**Twoje zadanie**
Przepisz w postaci listy numerowanej fragment tekstu od wiersza zawierającego "### ./sql_insert.py" aż do wiersza zawierającego "### ./str_camel_2_snake.py" włącznie. Puste wiersze pomiń.

**Przedstawione wiersze**
============================================================
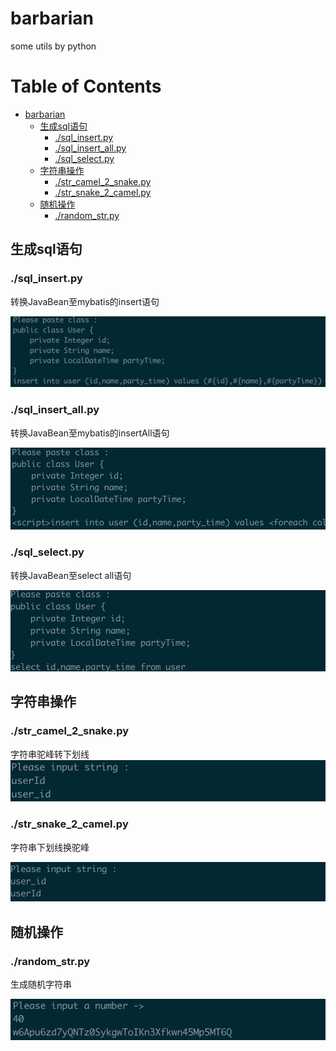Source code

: # barbarian

some utils by python

Table of Contents
=================

* [barbarian](#barbarian)
  * [生成sql语句](#%E7%94%9F%E6%88%90sql%E8%AF%AD%E5%8F%A5)
    * [\./sql\_insert\.py](#sql_insertpy)
    * [\./sql\_insert\_all\.py](#sql_insert_allpy)
    * [\./sql\_select\.py](#sql_selectpy)
  * [字符串操作](#%E5%AD%97%E7%AC%A6%E4%B8%B2%E6%93%8D%E4%BD%9C)
    * [\./str\_camel\_2\_snake\.py](#str_camel_2_snakepy)
    * [\./str\_snake\_2\_camel\.py](#str_snake_2_camelpy)
  * [随机操作](#%E9%9A%8F%E6%9C%BA%E6%93%8D%E4%BD%9C)
    * [\./random\_str\.py](#random_strpy)



## 生成sql语句

### ./sql_insert.py

转换JavaBean至mybatis的insert语句

![image-20181205190139564](./images/sql_insert.png)

### ./sql_insert_all.py

转换JavaBean至mybatis的insertAll语句

![image-20181205190139564](./images/sql_insert_all.png)

### ./sql_select.py

转换JavaBean至select all语句

![image-20181205190139564](./images/sql_select.png)



## 字符串操作

### ./str_camel_2_snake.py

字符串驼峰转下划线
![image-20181205190139564](./images/str_camel_2_snake.png)

### ./str_snake_2_camel.py

字符串下划线换驼峰

![image-20181205190139564](./images/str_snake_2_camel.png)

## 随机操作

### ./random_str.py

生成随机字符串

![image-20181205190139564](./images/random_str.png)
============================================================
**Wynik ćwiczenia**
1. ### ./sql_insert.py
2. 转换JavaBean至mybatis的insert语句
3. ![image-20181205190139564](./images/sql_insert.png)
4. ### ./sql_insert_all.py
5. 转换JavaBean至mybatis的insertAll语句
6. ![image-20181205190139564](./images/sql_insert_all.png)
7. ### ./sql_select.py
8. 转换JavaBean至select all语句
9. ![image-20181205190139564](./images/sql_select.png)
10. ## 字符串操作
11. ### ./str_camel_2_snake.py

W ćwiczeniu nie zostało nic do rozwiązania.